Валерий Степанович Андреев, Олег Павлович Смирнов, Владимир Николаевич Дружинин, Виктор Лукьянович Пшеничников, Евгений Всеволодович Воеводин, Николай Андреевич Черкашин, Игорь Данилович Козлов
Тревожные рассветы
Дорогой друг!
Сегодня ты стал пионером, повязал красный галстук; он — частица Красного знамени, дорожи им. Сегодня ты сделал первый шаг по славной пионерской дороге, по которой шли твои старшие братья и сёстры, отцы и матери — миллионы советских людей. Свято храни пионерские традиции. Будь достоин высокого звания юного ленинца!
Крепко люби Советскую Родину, будь мужественным, честным, стойким, цени дружбу и товарищество. Учись строить коммунизм.
Сердечно поздравляем тебя со вступлением в пионерскую организацию имени Владимира Ильича Ленина.
Это большое событие в твоей жизни.
Пусть пионерские годы будут для тебя и твоих друзей по отряду радостными, интересными, полезными. Пусть станут они настоящей школой большой жизни.
Счастливого пути тебе, пионер!
ЦК ВЛКСМ
ЦЕНТРАЛЬНЫЙ СОВЕТ ВСЕСОЮЗНОЙ ПИОНЕРСКОЙ ОРГАНИЗАЦИИ ИМЕНИ В. И. ЛЕНИНА
Валерий Степанович Андреев
Свиридово озеро
Нарушителя границы задержали на исходе ночи.

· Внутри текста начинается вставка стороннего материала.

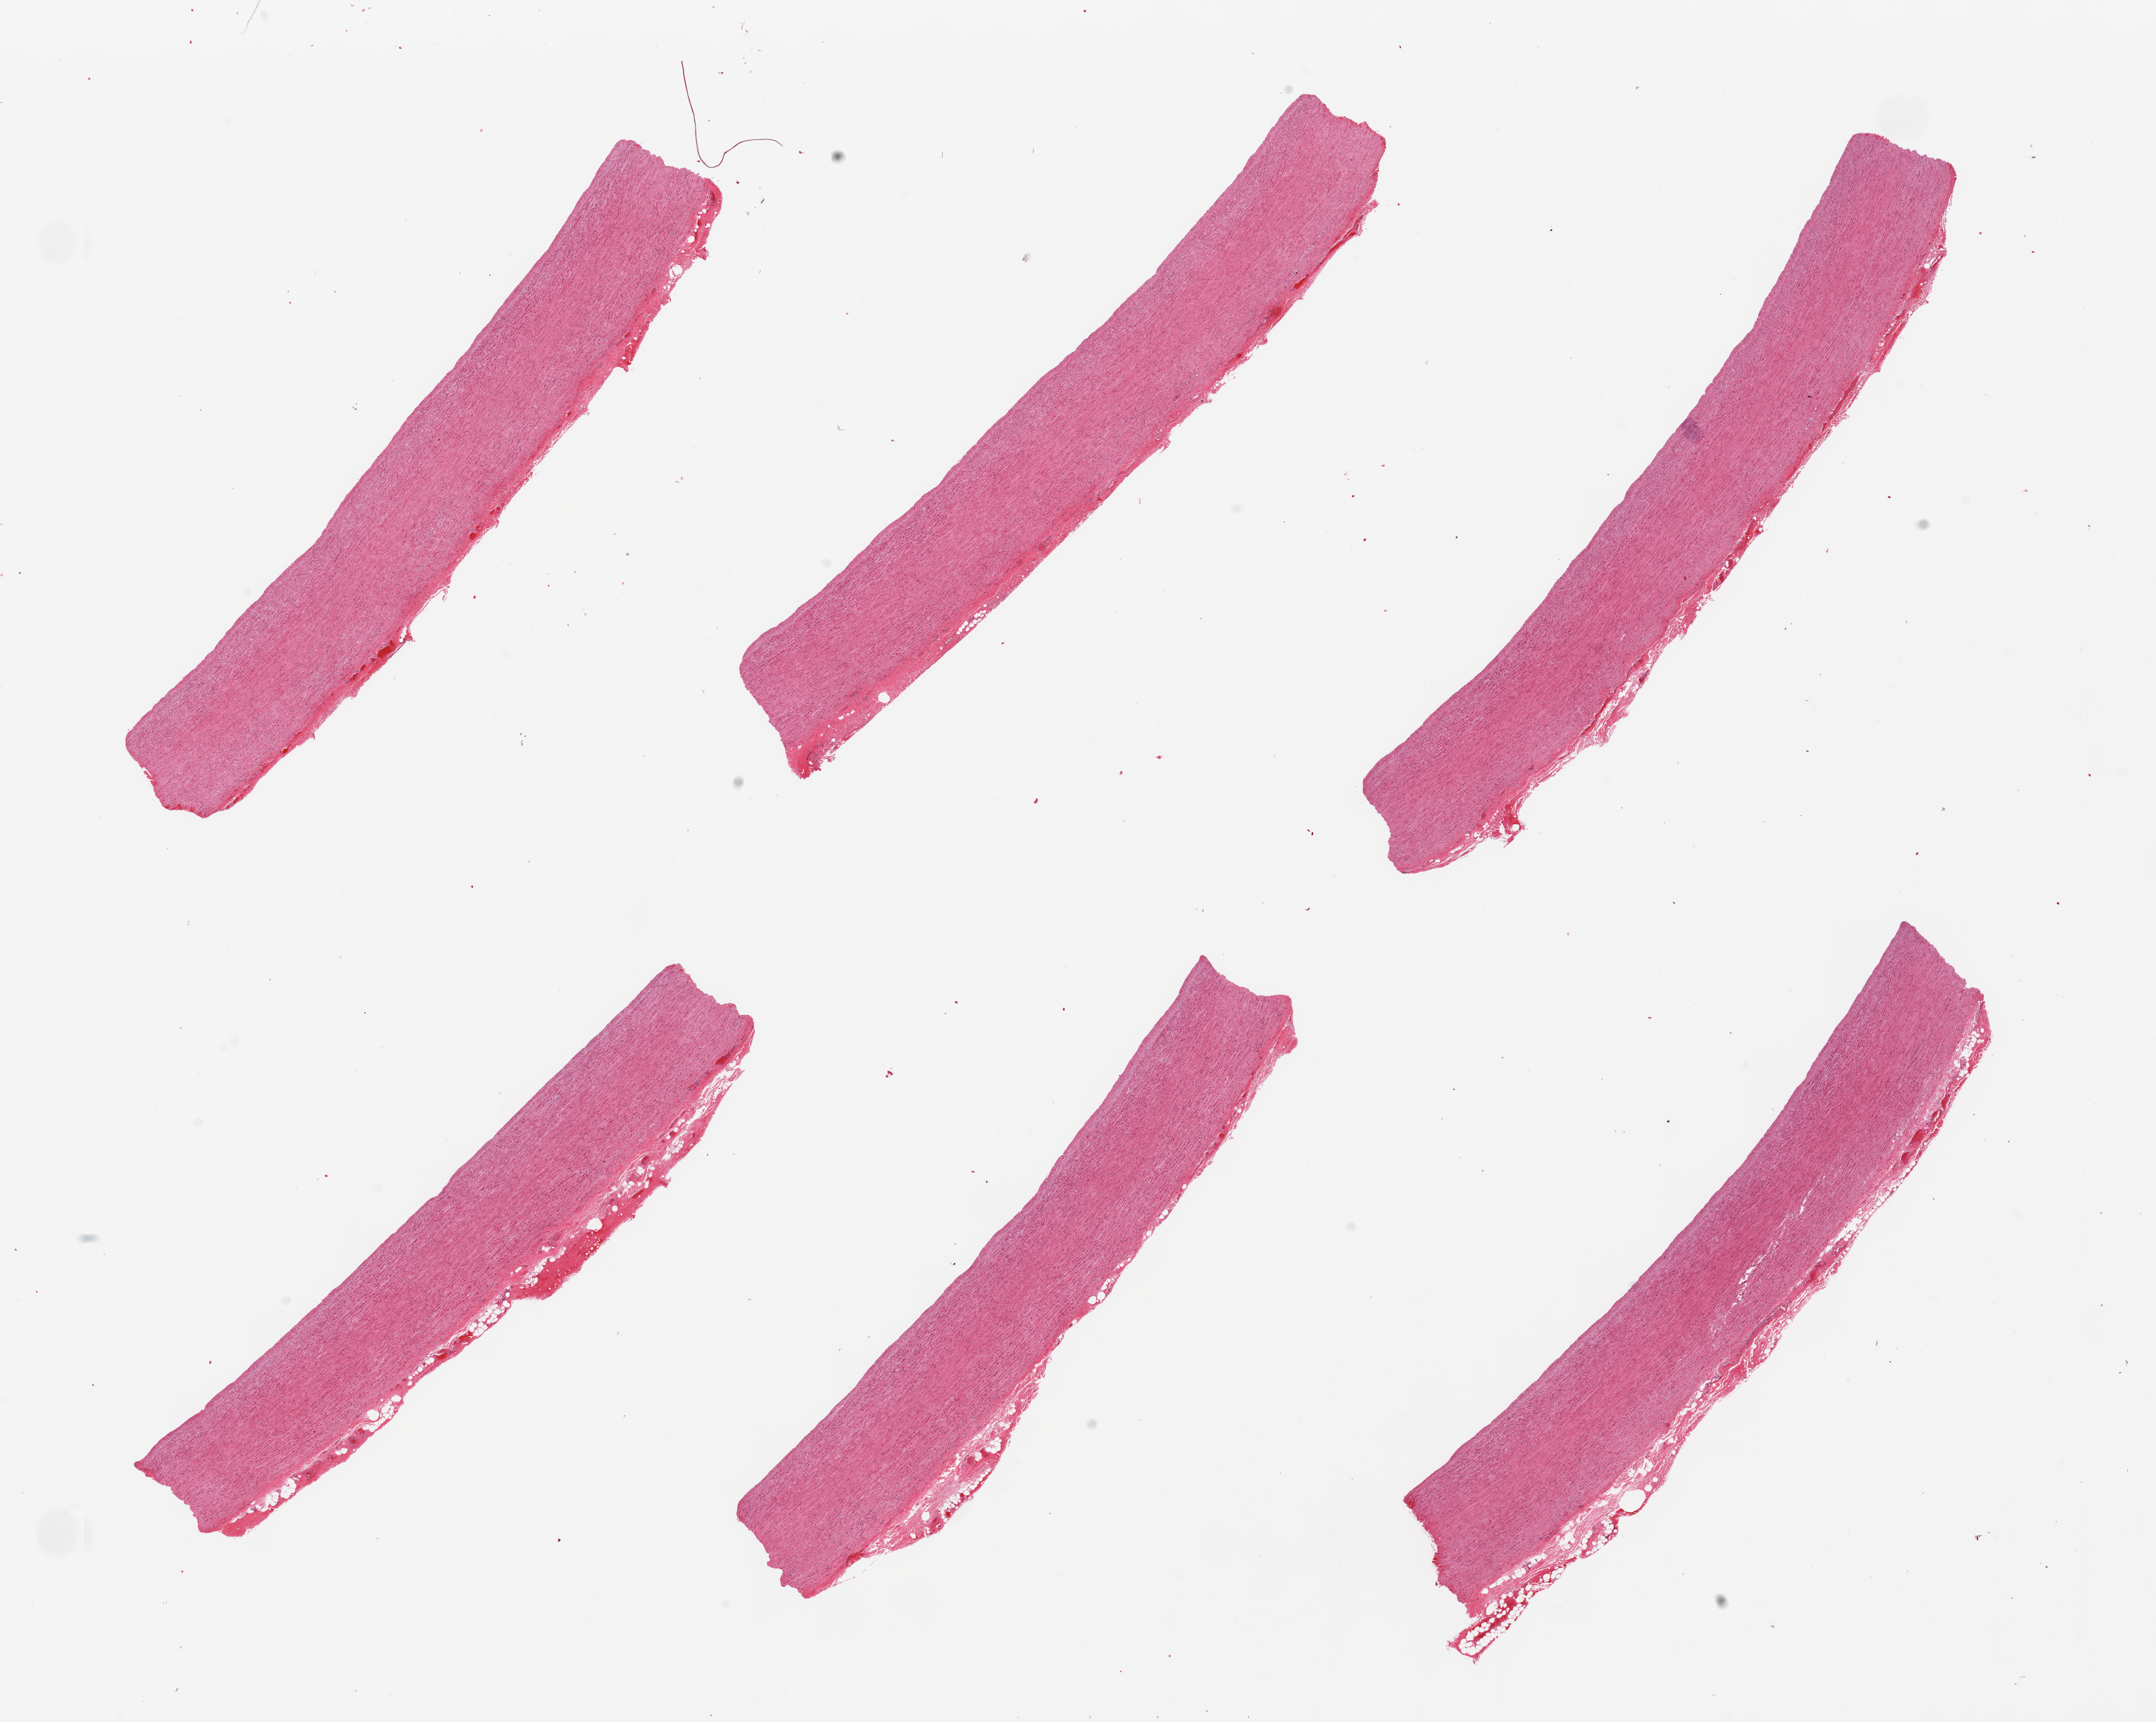
Whole-slide image, hematoxylin and eosin (H&E) stain, brightfield, a low-resolution overview of the entire scanned area, about 25.6 x 20.4 mm (acquisition: 20x scan), PAXgene-fixed paraffin-embedded (PFPE) section, sampled site (target tissue): aorta, tissue donor sample.
• review note (as recorded): 6 pieces, minimal visible atherosis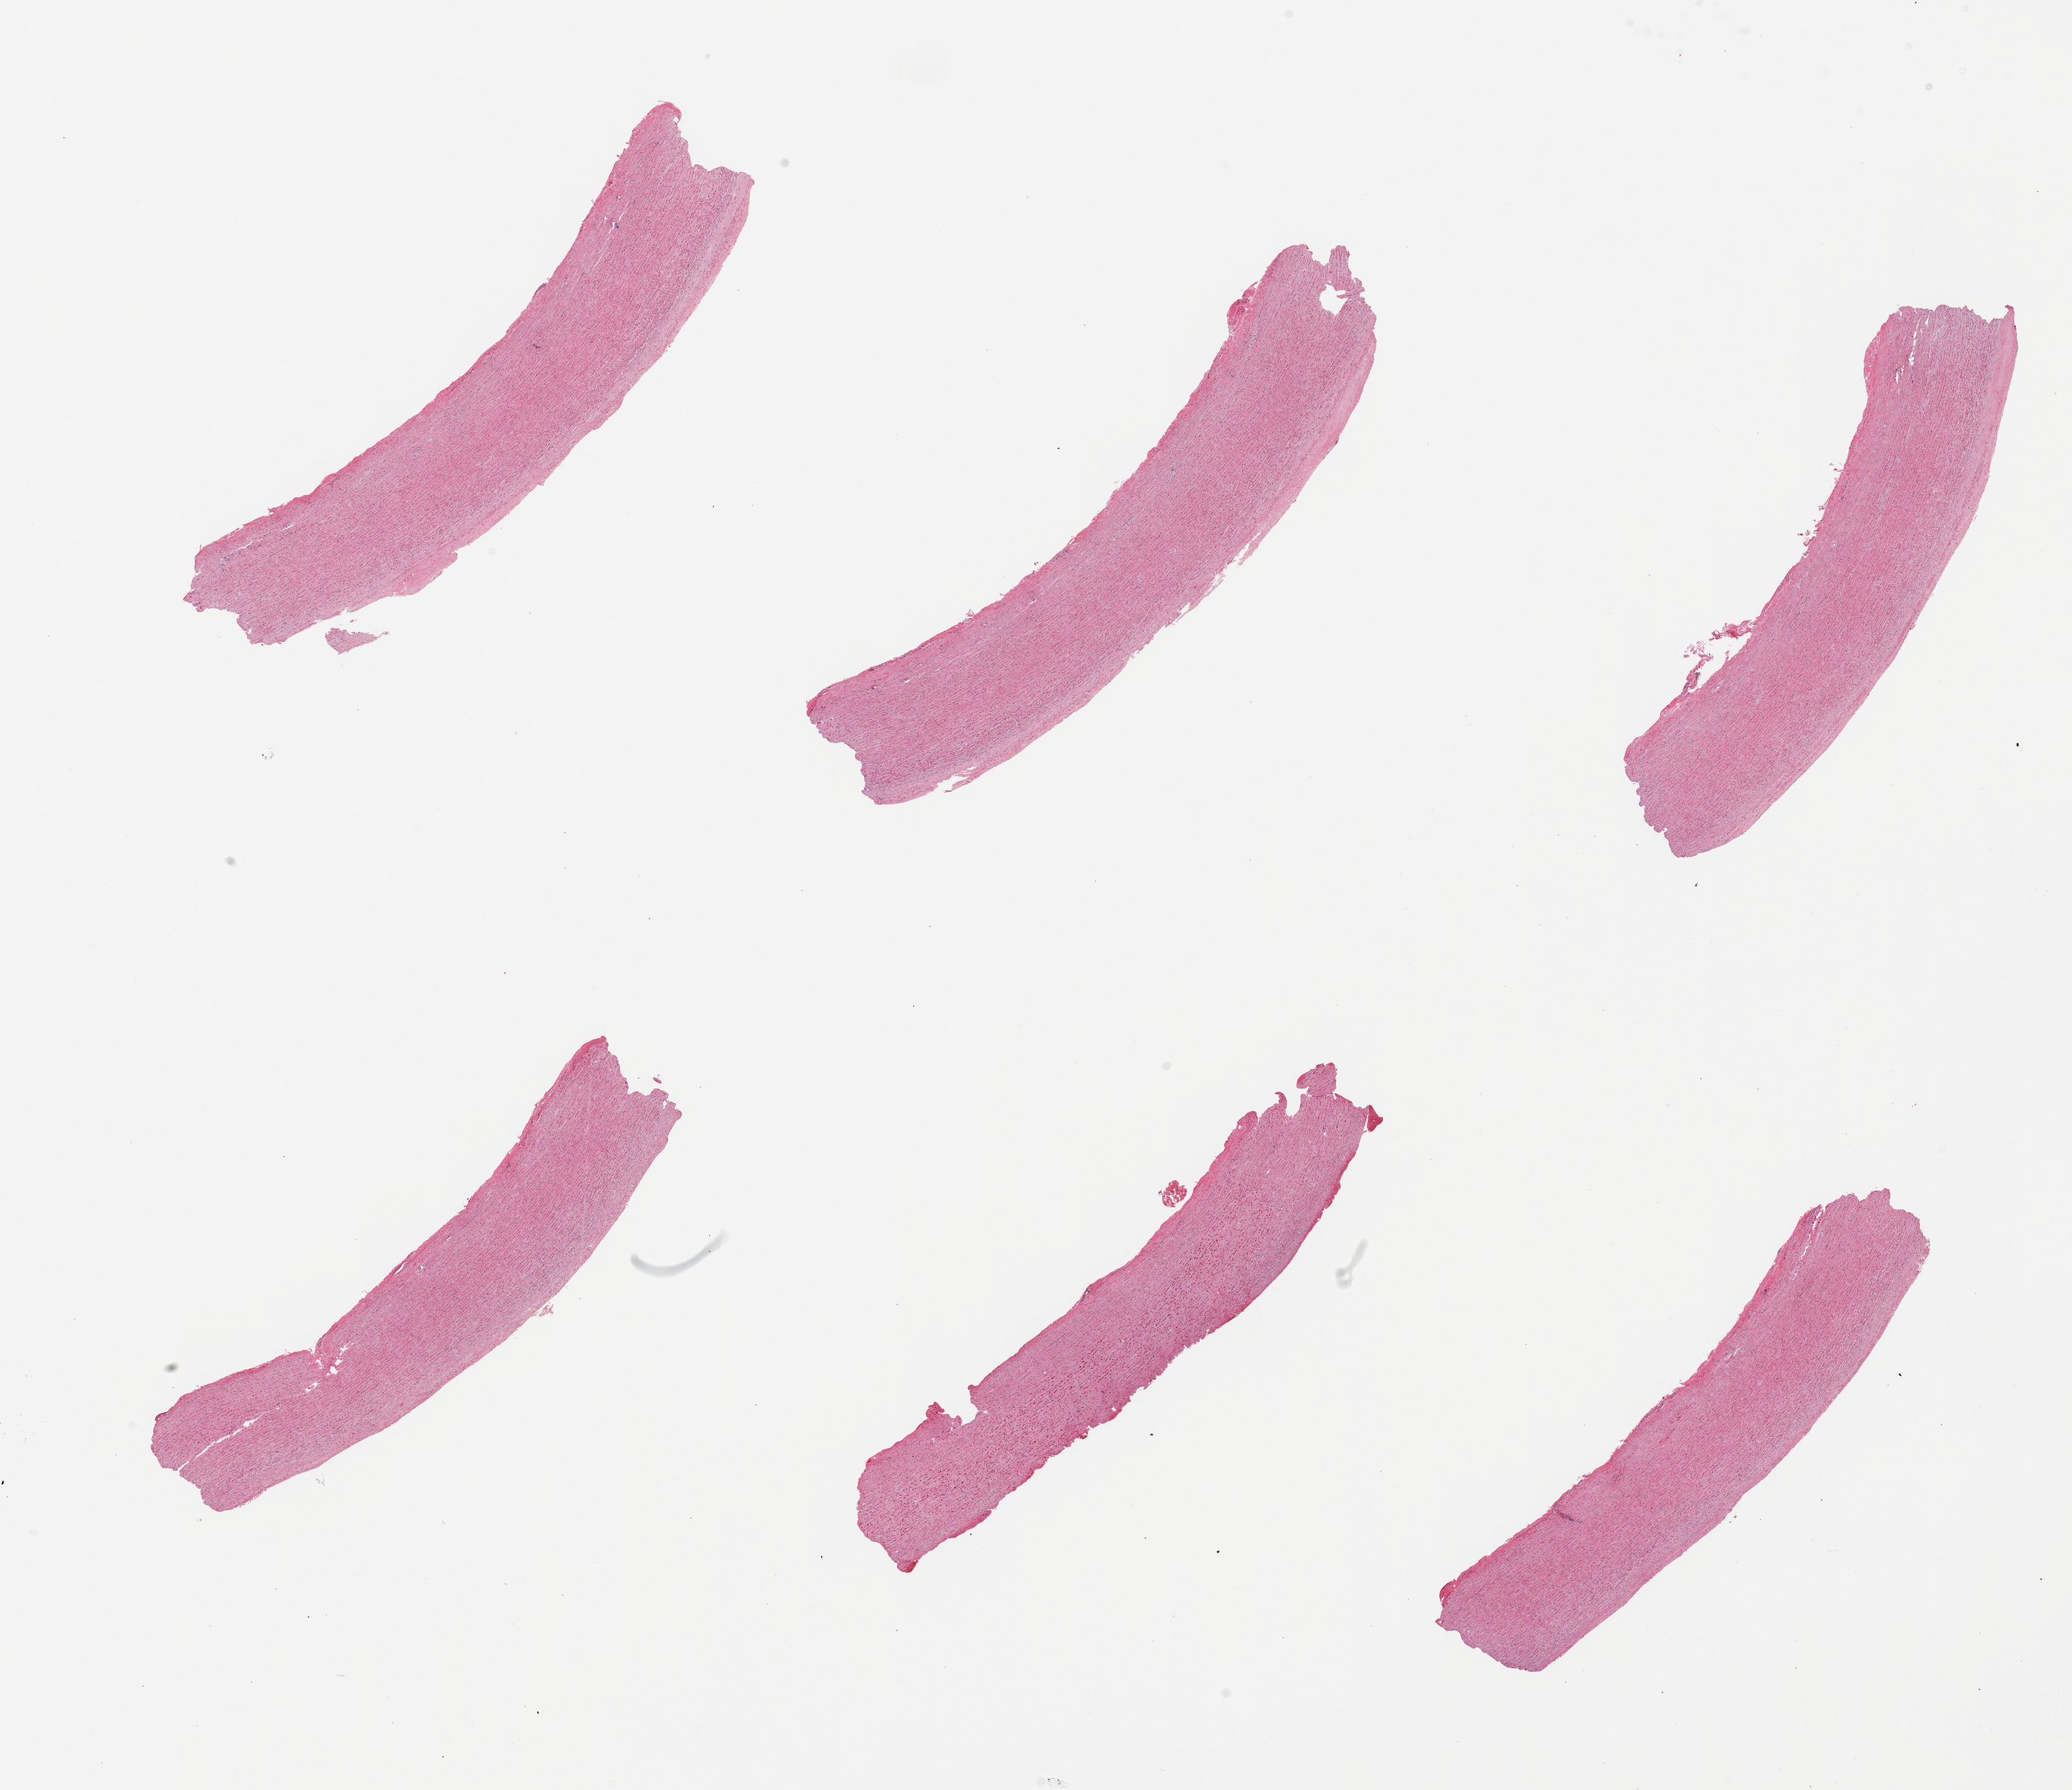
H&E whole-slide image, brightfield — a low-resolution overview of the entire scanned area, about 22.6 x 19.6 mm (acquisition: 20x scan), PAXgene-fixed, paraffin-embedded tissue, section of aorta (target tissue), donor tissue sample. Donor sex: male.
Review note (as recorded): 6 pieces; early plaque formation.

Человек этот был сущий дьявол. Он умел появляться там, где его не ждали, и исчезал так загадочно, как будто обладал секретом невидимки. На протяжении почти десятка лет он не давал пограничникам покоя. Сухой, жилистый, сильный, выносливый, он умел всё: стрелял на звук из двух парабеллумов, с которыми не расставался даже во сне, бросал нож с ловкостью индийского факира, ходил по земле бесшумно, как зверь, потому что сам был из их звериной породы. Он знал эти горы, эти леса с детства. Он жил здесь когда-то и мог хорошо ориентироваться на ощупь.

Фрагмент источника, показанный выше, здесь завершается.